Assertion.addAsyncMethod('toMatchFactuality', async function (input, expected, gradingConfig) {
const received = this._obj;
const gradingResult = await matchesFactuality(input, expected, received, gradingConfig);

this.assert(
gradingResult.pass,
`expected #{this} to match factuality with #{exp}, but it did not. Reason: ${gradingResult.reason}`,
`expected #{this} not to match factuality with #{exp}`,
expected,
);
});

Assertion.addAsyncMethod('toMatchClosedQA', async function (input, expected, gradingConfig) {
const received = this._obj;
const gradingResult = await matchesClosedQa(input, expected, received, gradingConfig);

this.assert(
gradingResult.pass,
`expected #{this} to match ClosedQA with #{exp}, but it did not. Reason: ${gradingResult.reason}`,
`expected #{this} not to match ClosedQA with #{exp}`,
expected,
);
});

Writing tests

Our test code will use the custom chai assertions in order to run a few test cases.

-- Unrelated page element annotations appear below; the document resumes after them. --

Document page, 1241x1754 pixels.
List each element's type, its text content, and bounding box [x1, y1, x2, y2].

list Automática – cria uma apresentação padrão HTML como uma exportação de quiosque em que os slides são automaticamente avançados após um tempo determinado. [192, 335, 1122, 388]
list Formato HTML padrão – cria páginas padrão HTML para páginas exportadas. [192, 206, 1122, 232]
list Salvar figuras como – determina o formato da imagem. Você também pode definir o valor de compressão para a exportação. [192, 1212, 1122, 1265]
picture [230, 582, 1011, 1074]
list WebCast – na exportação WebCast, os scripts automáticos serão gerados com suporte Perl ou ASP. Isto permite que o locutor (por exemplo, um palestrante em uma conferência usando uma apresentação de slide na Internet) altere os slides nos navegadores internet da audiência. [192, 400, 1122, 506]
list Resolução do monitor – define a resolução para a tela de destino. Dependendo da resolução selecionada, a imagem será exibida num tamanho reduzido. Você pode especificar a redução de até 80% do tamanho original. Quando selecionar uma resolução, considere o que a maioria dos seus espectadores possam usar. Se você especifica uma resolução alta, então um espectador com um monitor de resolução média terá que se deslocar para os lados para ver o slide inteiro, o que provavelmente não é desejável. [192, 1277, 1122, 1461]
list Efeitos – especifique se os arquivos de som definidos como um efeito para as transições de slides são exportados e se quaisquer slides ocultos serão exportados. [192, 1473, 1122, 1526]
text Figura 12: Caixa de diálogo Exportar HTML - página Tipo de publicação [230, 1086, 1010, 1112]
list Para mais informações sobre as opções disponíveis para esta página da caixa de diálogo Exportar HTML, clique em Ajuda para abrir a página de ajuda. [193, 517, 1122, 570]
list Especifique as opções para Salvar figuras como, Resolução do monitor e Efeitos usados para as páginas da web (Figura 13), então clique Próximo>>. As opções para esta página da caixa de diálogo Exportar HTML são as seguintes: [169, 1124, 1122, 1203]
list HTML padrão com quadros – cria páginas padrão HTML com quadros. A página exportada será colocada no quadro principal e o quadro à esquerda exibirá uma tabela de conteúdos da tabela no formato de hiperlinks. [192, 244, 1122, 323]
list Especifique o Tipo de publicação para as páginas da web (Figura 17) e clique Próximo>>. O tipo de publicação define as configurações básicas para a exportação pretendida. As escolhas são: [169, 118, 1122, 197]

Create a new file called index.test.js and add the following code:

import { expect } from 'chai';
import './assertions';

const gradingConfig = {
provider: 'openai:chat:gpt-3.5-turbo',
};

describe('semantic similarity tests', () => {
it('should pass when strings are semantically similar', async () => {
await expect('The quick brown fox').toMatchSemanticSimilarity('A fast brown fox');
});

it('should fail when strings are not semantically similar', async () => {
await expect('The quick brown fox').not.toMatchSemanticSimilarity('The weather is nice today');
});

it('should pass when strings are semantically similar with custom threshold', async () => {
await expect('The quick brown fox').toMatchSemanticSimilarity('A fast brown fox', 0.7);
});

it('should fail when strings are not semantically similar with custom threshold', async () => {
await expect('The quick brown fox').not.toMatchSemanticSimilarity(
'The weather is nice today',
0.9,
);
});
});

describe('LLM evaluation tests', () => {
it('should pass when strings meet the LLM Rubric criteria', async () => {
await expect('Four score and seven years ago').toPassLLMRubric(
'Contains part of a famous speech',
gradingConfig,
);
});

it('should fail when strings do not meet the LLM Rubric criteria', async () => {
await expect('It is time to do laundry').not.toPassLLMRubric(
'Contains part of a famous speech',
gradingConfig,
);
});
});

Final setup

Add the following line to the scripts section in your package.json:

"test": "mocha"

Now, you can run the tests with the following command:

npm test

This will execute the tests and display the results in the terminal.

Note that if you're using the default providers, you will need to set the OPENAI_API_KEY environment variable.